Let $V$ be an inner product space over a field $F$. If $u,v \in V$ with $\|u\|=\|v\|=1$ and $\langle u,v \rangle=1$, then prove that $u=\alpha v$ for some $\alpha \in F$.
Can I say that here the equality in Cauchy Schwarz holds so they must be linearly dependent?
because $|\langle u,v\rangle| = \|u\|\|v\|$ here
so $u=\dfrac{\langle u,v\rangle}{\|v\|^2} v$? so $\alpha =1?$
or we can also compute, $\|u-v\|^2$ directly which we get as $0$.

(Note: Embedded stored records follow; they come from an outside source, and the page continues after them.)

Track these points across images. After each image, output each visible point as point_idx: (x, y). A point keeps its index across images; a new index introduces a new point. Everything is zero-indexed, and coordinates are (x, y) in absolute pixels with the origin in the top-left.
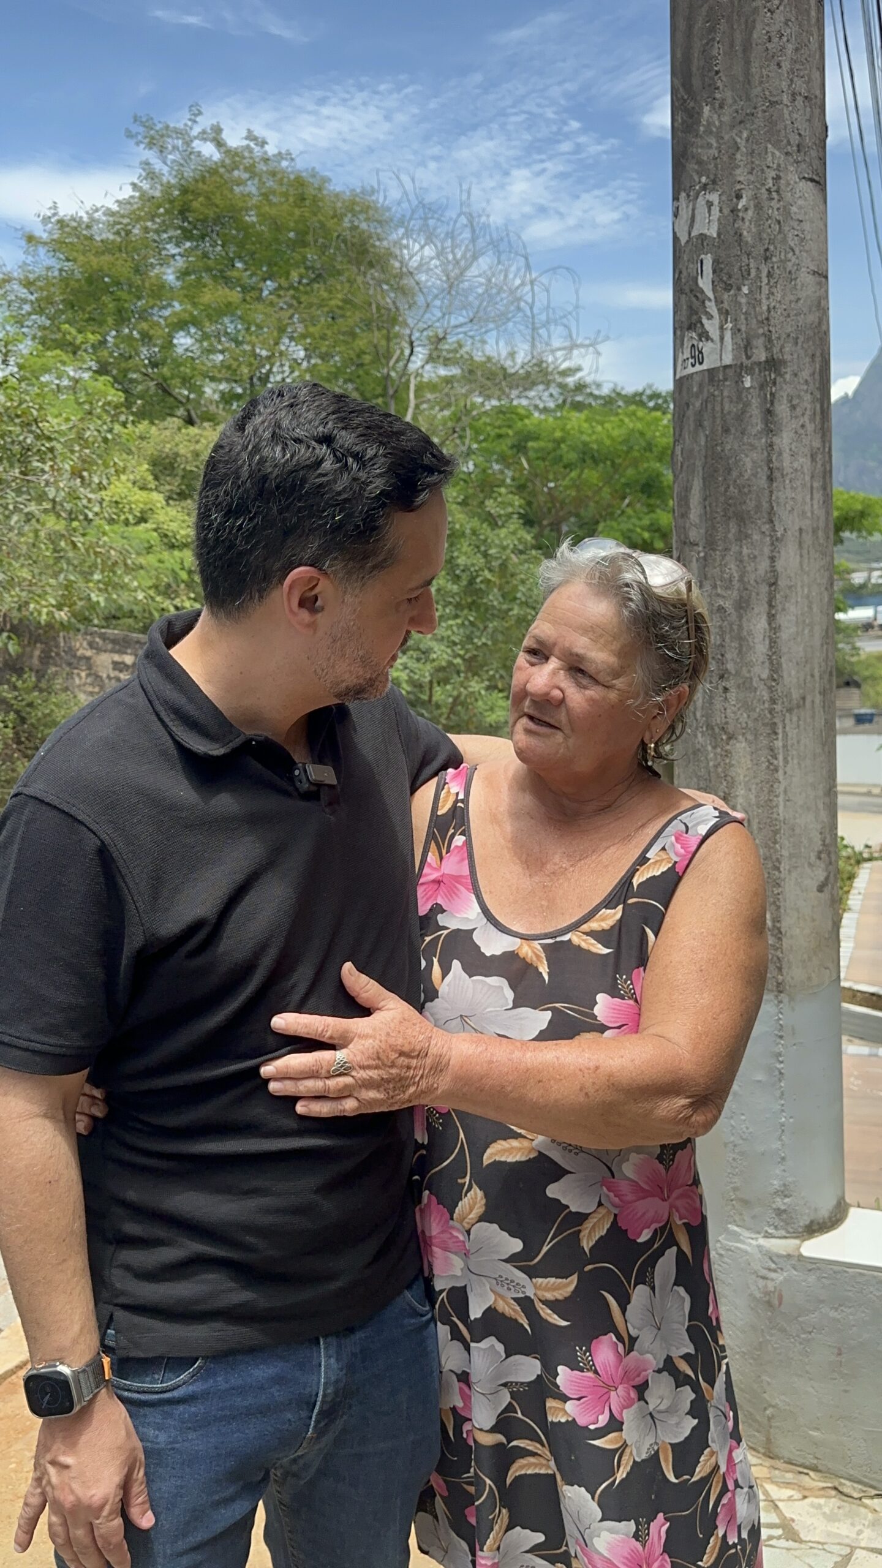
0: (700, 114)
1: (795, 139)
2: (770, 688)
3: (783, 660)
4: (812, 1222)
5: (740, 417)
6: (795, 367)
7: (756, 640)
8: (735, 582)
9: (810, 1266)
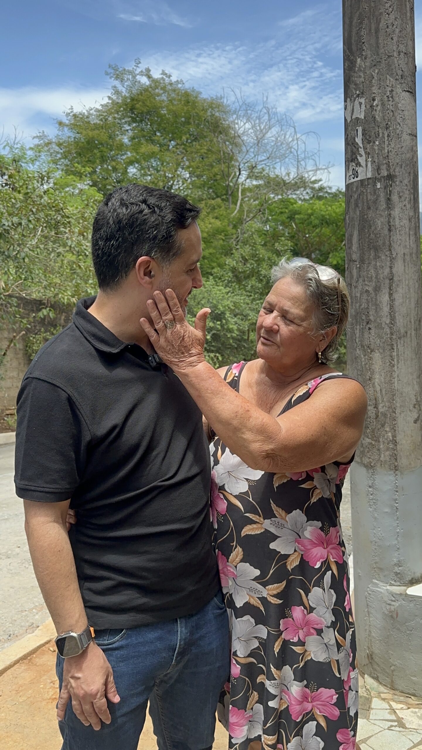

What is the geometric significance here? Can I imagine this result in an intuitive way?
Your insight is good:
$$\left\|u-v\right\|^2=\langle u-v,u-v\rangle=\left\|u\right\|^2-\langle u,v\rangle-\langle v,u\rangle+\left\|v\right\|^2=0\implies u-v=0$$
Remember that $\;1=\langle u,v\rangle=\left\|u\right\|\left\|v\right\|\cos\theta=\cos\theta\;$ , with $\;\theta=\;$ angle between $\;u,\,v\;$ , so the above means $\;\theta=0\;$ ( or any other integer multiple of $\;2\pi\;$), so $\;u,\,v\;$ are vectors of the same length and in the same direction $\;\implies\;$ they're equal.